Author: Indrin J. Chetty, Jing Cui, Mitchell Kamrava, Tiffany M. Phillips, Jennifer M. Steers, Brad Stiehl 👨🔬
Affiliation: Department of Radiation Oncology,Cedars-Sinai Medical Center, Cedars-Sinai Medical Center 🌍
Purpose: Auto-contouring for HDR interstitial brachytherapy can be confounded by large deformation in anatomy and image quality. Here we evaluated the performance of an AI-based auto-contouring software for generation of auto-contours of normal tissues, and the resulting dosimetric effects.
Methods: We retrospectively analyzed 10 cervical interstitial HDR cases. Prescription dose was 7 Gy/fraction for 4 fractions delivered BID with one treatment plan applied to all fractions. Physician-drawn contours for the bladder and rectum (gold-standard) were compared with AI-generated contours using Dice Similarity Coefficient (DSC), Hausdorff Distance (HD), and Average Surface Distance (ASD). Dosimetric differences were assessed using D2cc (the minimum dose received by the hottest 2cc of OAR).
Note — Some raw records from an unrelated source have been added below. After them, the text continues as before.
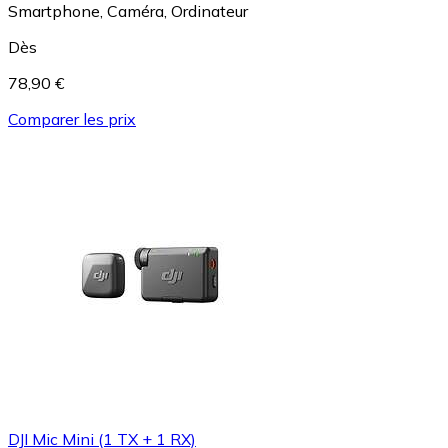
Smartphone, Caméra, Ordinateur
Dès
78,90 €
Comparer les prix
DJI Mic Mini (1 TX + 1 RX)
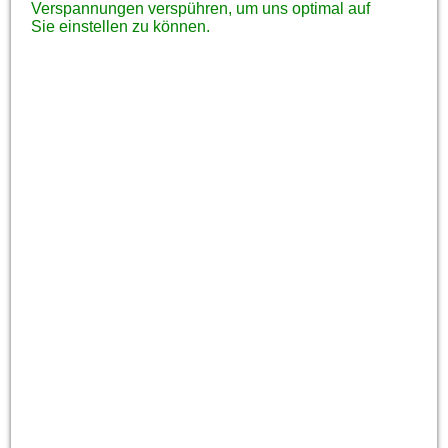
Verspannungen verspühren, um uns optimal auf
Sie einstellen zu können.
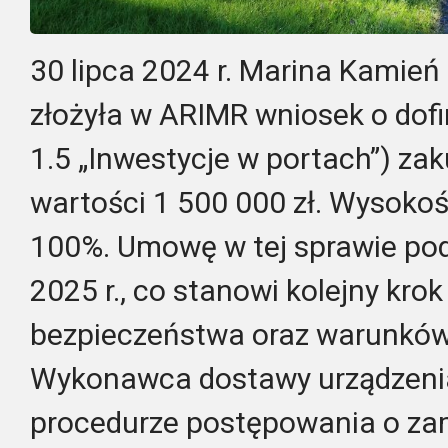
30 lipca 2024 r. Marina Kamień 
złożyła w ARIMR wniosek o dof
1.5 „Inwestycje w portach”) z
wartości 1 500 000 zł. Wysoko
100%. Umowę w tej sprawie pod
2025 r., co stanowi kolejny kro
bezpieczeństwa oraz warunków 
Wykonawca dostawy urządzenia
procedurze postępowania o za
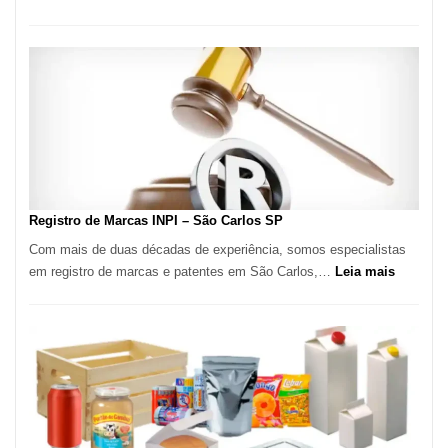
Marena
Cucina:
A
Essência
da
Culinária
Italiana
no
Coração
do
Registro de Marcas INPI – São Carlos SP
Itaim
Com mais de duas décadas de experiência, somos especialistas
Bibi
:
em registro de marcas e patentes em São Carlos,…
Leia mais
Registro
de
Marcas
INPI
–
São
Carlos
SP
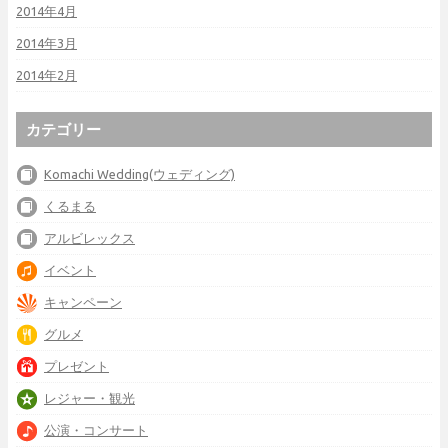
2014年4月
2014年3月
2014年2月
カテゴリー
Komachi Wedding(ウェディング)
くるまる
アルビレックス
イベント
キャンペーン
グルメ
プレゼント
レジャー・観光
公演・コンサート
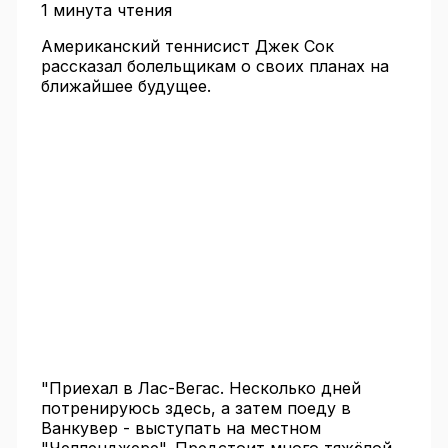
1 минута чтения
Американский теннисист Джек Сок
рассказал болельщикам о своих планах на
ближайшее будущее.
"Приехал в Лас-Вегас. Несколько дней
потренируюсь здесь, а затем поеду в
Ванкувер - выступать на местном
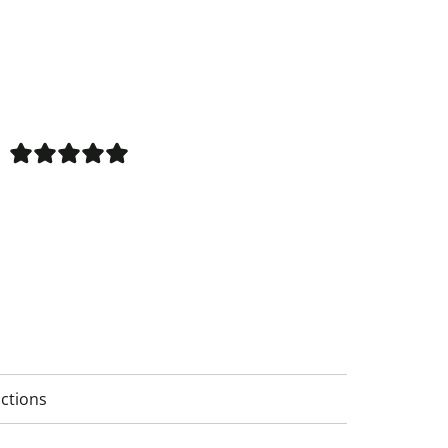
ctions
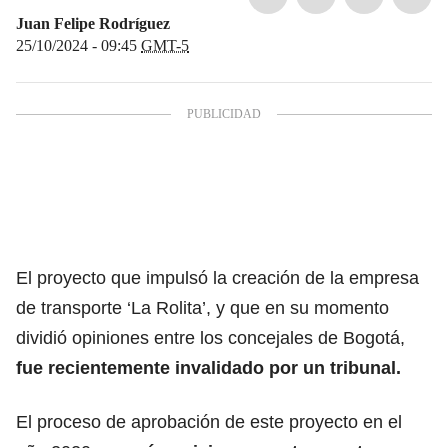
Juan Felipe Rodríguez
25/10/2024 - 09:45
GMT-5
El proyecto que impulsó la creación de la empresa
de transporte ‘La Rolita’, y que en su momento
dividió opiniones entre los concejales de Bogotá,
fue recientemente invalidado por un tribunal.
El proceso de aprobación de este proyecto en el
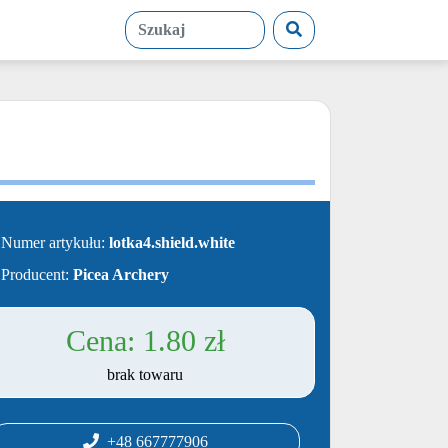
Numer artykułu:
lotka4.shield.white
Producent:
Picea Archery
1.80 zł
brak towaru
+48 667777906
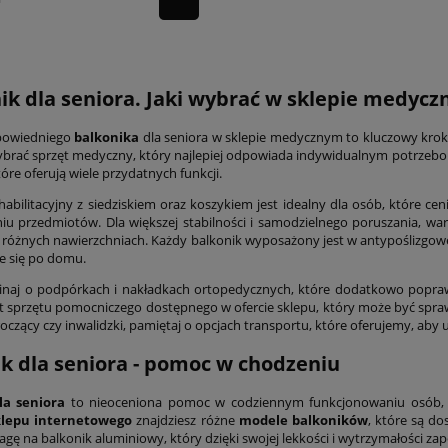
ik dla seniora. Jaki wybrać w sklepie medyc
powiedniego
balkonika
dla seniora w sklepie medycznym to kluczowy kro
wybrać sprzęt medyczny, który najlepiej odpowiada indywidualnym potrzebom 
tóre oferują wiele przydatnych funkcji.
habilitacyjny z siedziskiem oraz koszykiem jest idealny dla osób, które 
iu przedmiotów. Dla większej stabilności i samodzielnego poruszania, wa
a różnych nawierzchniach. Każdy balkonik wyposażony jest w antypoślizgo
ie się po domu.
naj o podpórkach i nakładkach ortopedycznych, które dodatkowo popraw
 sprzętu pomocniczego dostępnego w ofercie sklepu, który może być spra
roczący czy inwalidzki, pamiętaj o opcjach transportu, które oferujemy, a
k dla seniora - pomoc w chodzeniu
la seniora
to nieoceniona pomoc w codziennym funkcjonowaniu osób, 
klepu internetowego
znajdziesz różne
modele balkoników
, które są d
agę na balkonik aluminiowy, który dzięki swojej lekkości i wytrzymałości za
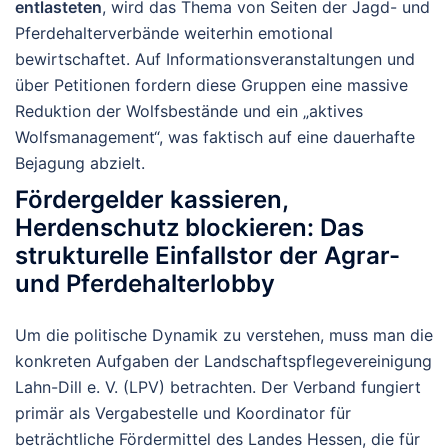
entlasteten
, wird das Thema von Seiten der Jagd- und
Pferdehalterverbände weiterhin emotional
bewirtschaftet. Auf Informationsveranstaltungen und
über Petitionen fordern diese Gruppen eine massive
Reduktion der Wolfsbestände und ein „aktives
Wolfsmanagement“, was faktisch auf eine dauerhafte
Bejagung abzielt.
Fördergelder kassieren,
Herdenschutz blockieren: Das
strukturelle Einfallstor der Agrar-
und Pferdehalterlobby
Um die politische Dynamik zu verstehen, muss man die
konkreten Aufgaben der Landschaftspflegevereinigung
Lahn-Dill e. V. (LPV) betrachten. Der Verband fungiert
primär als Vergabestelle und Koordinator für
beträchtliche Fördermittel des Landes Hessen, die für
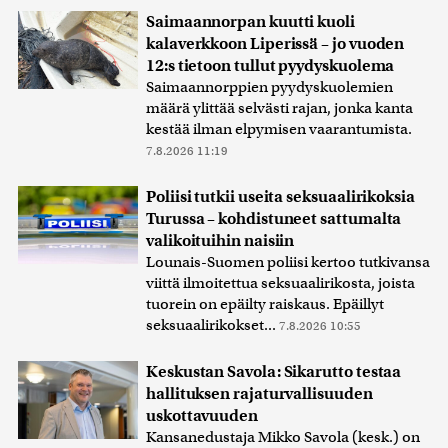
Saimaannorpan kuutti kuoli
kalaverkkoon Liperissä – jo vuoden
12:s tietoon tullut pyydyskuolema
Saimaannorppien pyydyskuolemien
määrä ylittää selvästi rajan, jonka kanta
kestää ilman elpymisen vaarantumista.
7.8.2026 11:19
Poliisi tutkii useita seksuaalirikoksia
Turussa – kohdistuneet sattumalta
valikoituihin naisiin
Lounais-Suomen poliisi kertoo tutkivansa
viittä ilmoitettua seksuaalirikosta, joista
tuorein on epäilty raiskaus. Epäillyt
seksuaalirikokset...
7.8.2026 10:55
Keskustan Savola: Sikarutto testaa
hallituksen rajaturvallisuuden
uskottavuuden
Kansanedustaja Mikko Savola (kesk.) on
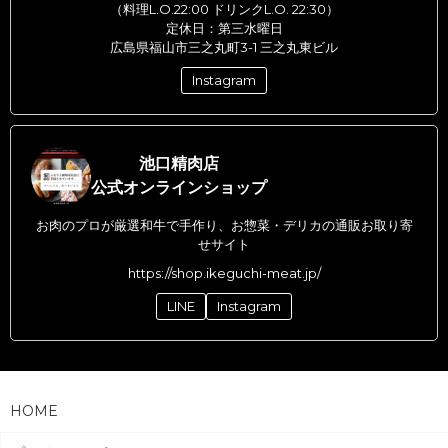
（料理L.O.22:00 ドリンクL.O. 22:30）
定休日：第三水曜日
広島県福山市三之丸町3-1 三之丸東ビル
Instagram
池口精肉店
公式オンラインショップ
お肉のプロが厳選和牛で手作り、お惣菜・デリカの通販お取り寄
せサイト
https://shop.ikeguchi-meat.jp/
LINE
Instagram
HOME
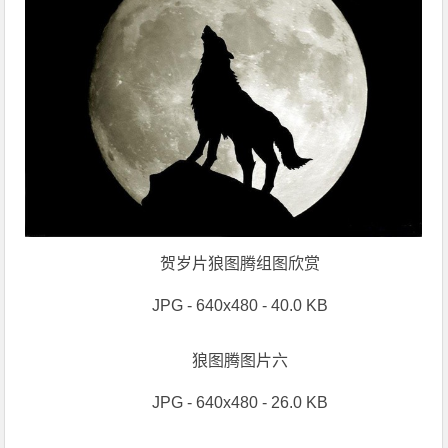
贺岁片狼图腾组图欣赏
JPG - 640x480 - 40.0 KB
狼图腾图片六
JPG - 640x480 - 26.0 KB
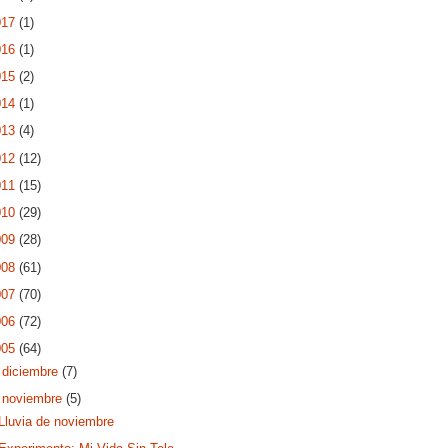
017
(1)
016
(1)
015
(2)
014
(1)
013
(4)
012
(12)
011
(15)
010
(29)
009
(28)
008
(61)
007
(70)
006
(72)
005
(64)
►
diciembre
(7)
▼
noviembre
(5)
Lluvia de noviembre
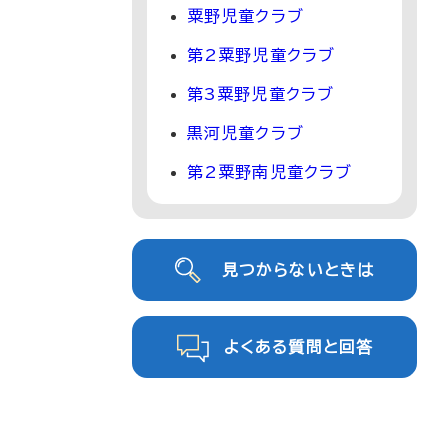
粟野児童クラブ
第2粟野児童クラブ
第3粟野児童クラブ
黒河児童クラブ
第2粟野南児童クラブ
見つからないときは
よくある質問と回答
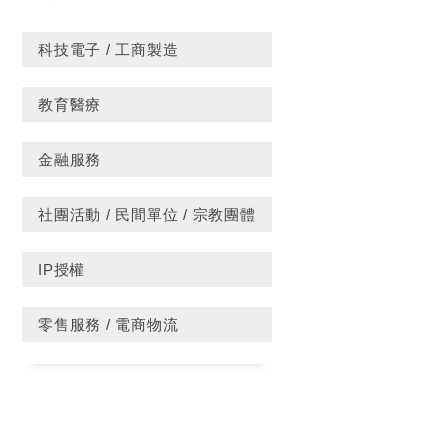
科技電子 / 工商製造
教育醫療
金融服務
社團活動 / 民間單位 / 宗教團體
IP授權
零售服務 / 電商物流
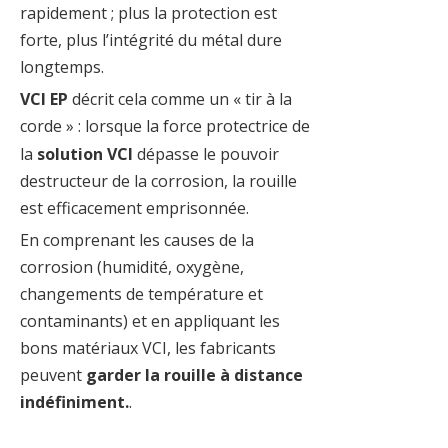
rapidement ; plus la protection est
forte, plus l’intégrité du métal dure
longtemps.
VCI EP
décrit cela comme un « tir à la
corde » : lorsque la force protectrice de
la
solution VCI
dépasse le pouvoir
destructeur de la corrosion, la rouille
est efficacement emprisonnée.
En comprenant les causes de la
corrosion (humidité, oxygène,
changements de température et
contaminants) et en appliquant les
bons matériaux VCI, les fabricants
peuvent
garder la rouille à distance
indéfiniment.
.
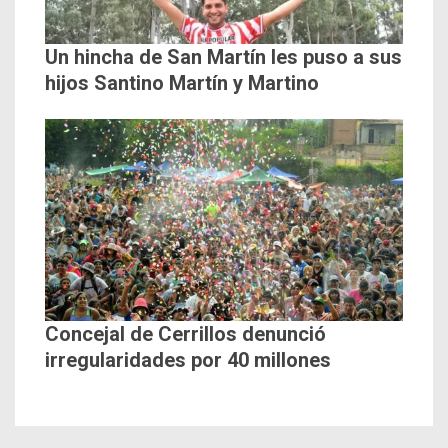
Un hincha de San Martín les puso a sus
hijos Santino Martín y Martino
Concejal de Cerrillos denunció
irregularidades por 40 millones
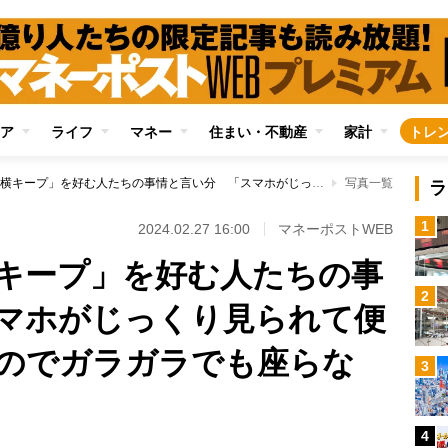
ア
ライフ
マネー
住まい・不動産
家計
トレ
電車内で「ドア横キープ」を好む人たちの事情と言い分 「スマホがじっくり見られて便利」「酔いやすいのでガラガラでも座らない」
写真一覧
ラ
1
2024.02.27 16:00
マネーポストWEB
キープ」を好む人たちの事
2
マホがじっくり見られて便
のでガラガラでも座らな
3
4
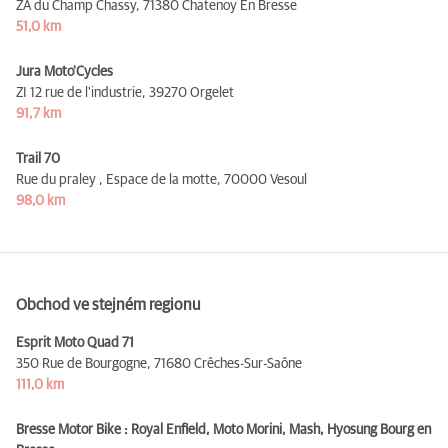
ZA du Champ Chassy,
71380 Chatenoy En Bresse
51,0 km
Jura Moto'Cycles
ZI 12 rue de l'industrie,
39270 Orgelet
91,7 km
Trail 70
Rue du praley , Espace de la motte,
70000 Vesoul
98,0 km
Obchod ve stejném regionu
Esprit Moto Quad 71
350 Rue de Bourgogne,
71680 Crêches-Sur-Saône
111,0 km
Bresse Motor Bike : Royal Enfield, Moto Morini, Mash, Hyosung Bourg en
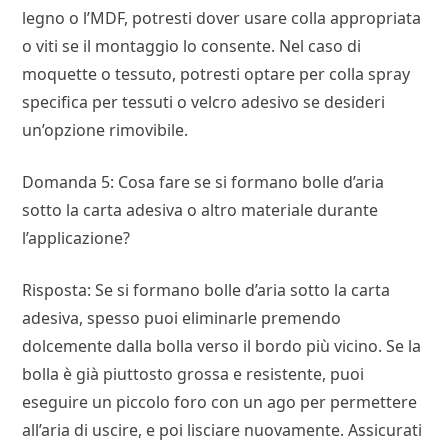
legno o l’MDF, potresti dover usare colla appropriata
o viti se il montaggio lo consente. Nel caso di
moquette o tessuto, potresti optare per colla spray
specifica per tessuti o velcro adesivo se desideri
un’opzione rimovibile.
Domanda 5: Cosa fare se si formano bolle d’aria
sotto la carta adesiva o altro materiale durante
l’applicazione?
Risposta: Se si formano bolle d’aria sotto la carta
adesiva, spesso puoi eliminarle premendo
dolcemente dalla bolla verso il bordo più vicino. Se la
bolla è già piuttosto grossa e resistente, puoi
eseguire un piccolo foro con un ago per permettere
all’aria di uscire, e poi lisciare nuovamente. Assicurati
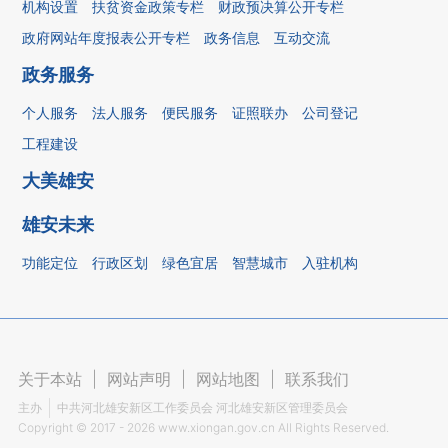
机构设置
扶贫资金政策专栏
财政预决算公开专栏
政府网站年度报表公开专栏
政务信息
互动交流
政务服务
个人服务
法人服务
便民服务
证照联办
公司登记
工程建设
大美雄安
雄安未来
功能定位
行政区划
绿色宜居
智慧城市
入驻机构
关于本站
|
网站声明
|
网站地图
|
联系我们
主办
中共河北雄安新区工作委员会 河北雄安新区管理委员会
Copyright ©
2017 - 2026
www.xiongan.gov.cn All Rights Reserved.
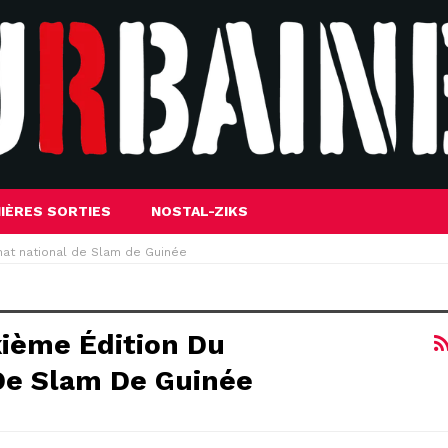
IÈRES SORTIES
NOSTAL-ZIKS
nat national de Slam de Guinée
ième Édition Du
De Slam De Guinée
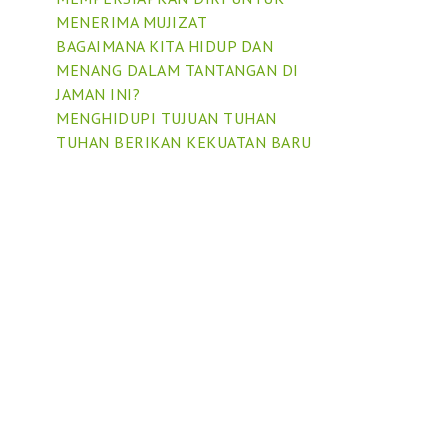
MENERIMA MUJIZAT
BAGAIMANA KITA HIDUP DAN
MENANG DALAM TANTANGAN DI
JAMAN INI?
MENGHIDUPI TUJUAN TUHAN
TUHAN BERIKAN KEKUATAN BARU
Results: High-risk CTVs (HR-CTVs) were on average 52.8 cc (23.9-137.7 cc). DSC values (mean ± SD) were 0.93±0.0 for the bladder and 0.67±0.1 for the rectum. HD values were 11.5±2.3 mm for the bladder and 31.3±16.8 mm for the rectum. ASD values were 5.1±1.1 mm and 4.0±0.8 mm for the bladder and rectum, respectively. Differences in D2cc were 0.51±0.46 Gy/fx for the bladder and 0.45±0.44 Gy/fx for the rectum. AI-generated rectum contours were systematically segmented inferiorly versus gold-standard contours, which ended at S3 per standard atlases. Additionally, AI categorized the superior rectum as part of the sigmoid colon. While AI-based bowel loops were trained for segmentation with this software, bowel bag contours were not, and will be a focus of future work.
Conclusion: AI-generated bladder contours generally aligned well with physician contours, but significant discrepancies were sometimes noted, as observed in the relatively high rectum HD index values. Further training of AI models for GYN HDR is needed, including bowel bag-specific contours. This work highlights the importance of careful training of AI-based algorithms incorporating context-specific and multi-modal datasets such that the predictions can be robust to gold-standard contour variability and image quality.